Until you reach the line containing "This is what", reproduce each line of the listing exactly, please, and include that line as well.

◆ **STUDY MATERIAL**:

== Segment start ==

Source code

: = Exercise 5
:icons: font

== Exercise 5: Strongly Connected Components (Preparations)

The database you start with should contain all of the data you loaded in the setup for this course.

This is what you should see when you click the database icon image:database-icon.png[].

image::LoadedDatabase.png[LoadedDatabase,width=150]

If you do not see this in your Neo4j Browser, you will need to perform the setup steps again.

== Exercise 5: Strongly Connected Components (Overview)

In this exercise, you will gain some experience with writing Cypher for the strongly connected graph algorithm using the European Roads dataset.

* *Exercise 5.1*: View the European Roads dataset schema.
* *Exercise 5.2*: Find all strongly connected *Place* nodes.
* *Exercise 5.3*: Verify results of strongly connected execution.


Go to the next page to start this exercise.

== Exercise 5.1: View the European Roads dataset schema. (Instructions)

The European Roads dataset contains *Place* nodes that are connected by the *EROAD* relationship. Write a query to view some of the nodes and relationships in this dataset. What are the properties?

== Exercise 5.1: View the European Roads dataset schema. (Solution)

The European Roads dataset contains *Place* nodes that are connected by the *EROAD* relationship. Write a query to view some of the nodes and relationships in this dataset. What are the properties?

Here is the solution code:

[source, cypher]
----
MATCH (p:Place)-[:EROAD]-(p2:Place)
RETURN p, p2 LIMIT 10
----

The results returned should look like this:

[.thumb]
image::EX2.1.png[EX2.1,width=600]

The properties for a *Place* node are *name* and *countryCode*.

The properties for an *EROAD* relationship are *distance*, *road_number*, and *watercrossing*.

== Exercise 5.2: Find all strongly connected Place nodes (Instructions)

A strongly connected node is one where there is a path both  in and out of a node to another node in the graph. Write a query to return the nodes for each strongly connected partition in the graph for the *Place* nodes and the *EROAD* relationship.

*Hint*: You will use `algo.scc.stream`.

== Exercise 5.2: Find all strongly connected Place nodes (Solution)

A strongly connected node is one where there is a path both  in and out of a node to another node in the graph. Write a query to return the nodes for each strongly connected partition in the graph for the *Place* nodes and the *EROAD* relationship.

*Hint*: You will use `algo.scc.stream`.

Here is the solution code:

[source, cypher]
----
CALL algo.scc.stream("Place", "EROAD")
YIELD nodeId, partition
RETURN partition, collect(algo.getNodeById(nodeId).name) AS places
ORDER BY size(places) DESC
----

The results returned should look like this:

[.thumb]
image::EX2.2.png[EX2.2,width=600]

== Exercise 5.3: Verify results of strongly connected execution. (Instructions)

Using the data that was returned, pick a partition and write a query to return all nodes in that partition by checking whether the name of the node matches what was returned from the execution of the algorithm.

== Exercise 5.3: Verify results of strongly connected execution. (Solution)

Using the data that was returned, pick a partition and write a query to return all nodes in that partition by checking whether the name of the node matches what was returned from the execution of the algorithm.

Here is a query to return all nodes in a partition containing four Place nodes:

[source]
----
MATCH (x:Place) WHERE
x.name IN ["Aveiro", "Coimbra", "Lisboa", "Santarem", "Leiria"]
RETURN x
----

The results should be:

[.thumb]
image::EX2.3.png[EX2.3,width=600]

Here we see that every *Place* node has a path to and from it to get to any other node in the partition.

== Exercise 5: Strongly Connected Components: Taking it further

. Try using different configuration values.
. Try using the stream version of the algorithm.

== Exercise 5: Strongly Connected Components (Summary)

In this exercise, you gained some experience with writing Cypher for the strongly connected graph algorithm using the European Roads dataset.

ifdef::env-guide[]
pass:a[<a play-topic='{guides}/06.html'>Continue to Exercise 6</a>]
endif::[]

== Segment end ==

◆ **ANSWER SPACE**:
Source code

: = Exercise 5
:icons: font

== Exercise 5: Strongly Connected Components (Preparations)

The database you start with should contain all of the data you loaded in the setup for this course.

This is what you should see when you click the database icon image:database-icon.png[].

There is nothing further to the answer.